Text passage —
= National service =

System of military or government service

National service is a system of compulsory or voluntary government service, usually military service. Conscription is mandatory national service. The term national service comes from the United Kingdom's National Service (Armed Forces) Act 1939.

The length and nature of national service depends on the country in question. In some instances, national service is compulsory, and citizens living abroad can be called back to their country of origin to complete it. In other cases, national service is voluntary.

Many young people spend one or more years in such programmes. Compulsory military service typically requires all citizens to enroll for one or two years, usually at age 18 (later for university-level students). Most conscripting countries conscript only men, but Norway, Sweden, Israel, Eritrea, Malaysia, Morocco, Algeria and North Korea conscript both men and women.

Voluntary national service may require only three months of basic military training. The US equivalent is Selective Service. In the United States, voluntary enrollments at the Peace Corps and AmeriCorps are also known as national service.

Data records —

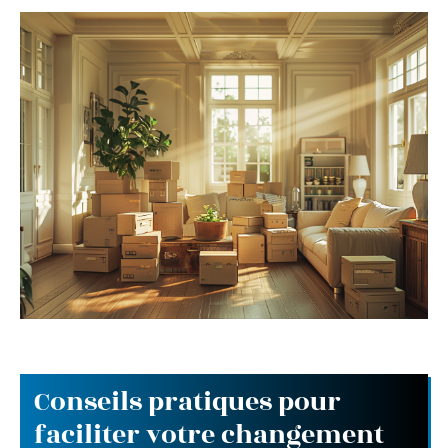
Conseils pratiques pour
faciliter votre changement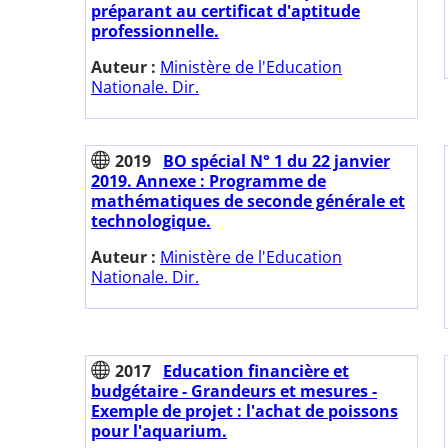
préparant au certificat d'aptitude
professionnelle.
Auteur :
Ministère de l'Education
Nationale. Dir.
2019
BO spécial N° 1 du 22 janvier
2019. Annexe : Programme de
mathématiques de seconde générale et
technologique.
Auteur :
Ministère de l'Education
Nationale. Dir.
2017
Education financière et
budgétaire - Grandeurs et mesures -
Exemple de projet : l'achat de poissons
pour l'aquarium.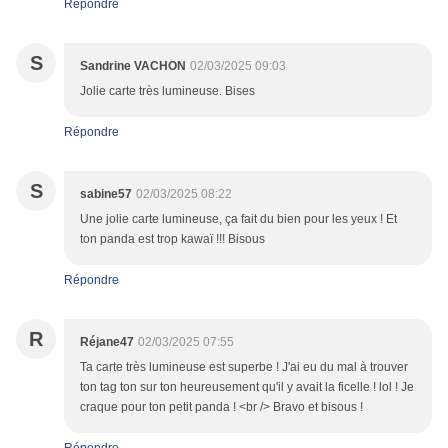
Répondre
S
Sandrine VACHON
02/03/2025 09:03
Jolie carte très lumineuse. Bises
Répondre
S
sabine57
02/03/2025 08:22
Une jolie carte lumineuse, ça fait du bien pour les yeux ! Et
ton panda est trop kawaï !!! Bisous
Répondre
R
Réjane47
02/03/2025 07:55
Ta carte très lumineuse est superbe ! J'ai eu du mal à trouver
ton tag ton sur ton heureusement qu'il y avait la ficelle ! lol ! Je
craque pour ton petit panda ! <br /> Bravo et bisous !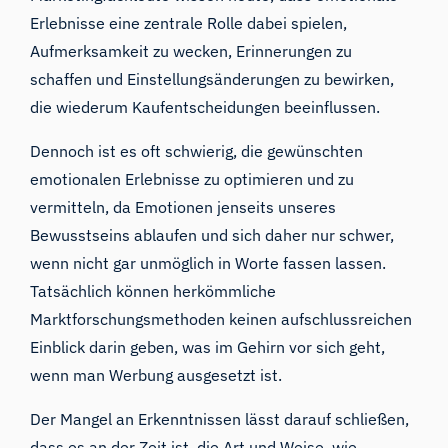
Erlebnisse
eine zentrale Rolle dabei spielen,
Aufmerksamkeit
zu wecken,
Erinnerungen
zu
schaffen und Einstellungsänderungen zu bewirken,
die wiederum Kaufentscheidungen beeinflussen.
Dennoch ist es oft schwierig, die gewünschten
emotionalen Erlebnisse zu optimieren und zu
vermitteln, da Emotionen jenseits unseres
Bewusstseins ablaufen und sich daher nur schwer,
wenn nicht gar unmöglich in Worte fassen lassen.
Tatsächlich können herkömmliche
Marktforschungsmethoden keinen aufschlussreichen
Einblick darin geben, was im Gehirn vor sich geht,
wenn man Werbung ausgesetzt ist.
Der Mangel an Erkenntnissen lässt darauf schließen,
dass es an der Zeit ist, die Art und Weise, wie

Task instructions —
**1)** In the national service text above, which law gave rise to the term "national service"?
**2)** Reproduce word for word the stretch of the national service text from "System of military" through "service is voluntary.".

Exercise responses —
**1)** The United Kingdom's National Service (Armed Forces) Act 1939.

**2)**
System of military or government service

National service is a system of compulsory or voluntary government service, usually military service. Conscription is mandatory national service. The term national service comes from the United Kingdom's National Service (Armed Forces) Act 1939.

The length and nature of national service depends on the country in question. In some instances, national service is compulsory, and citizens living abroad can be called back to their country of origin to complete it. In other cases, national service is voluntary.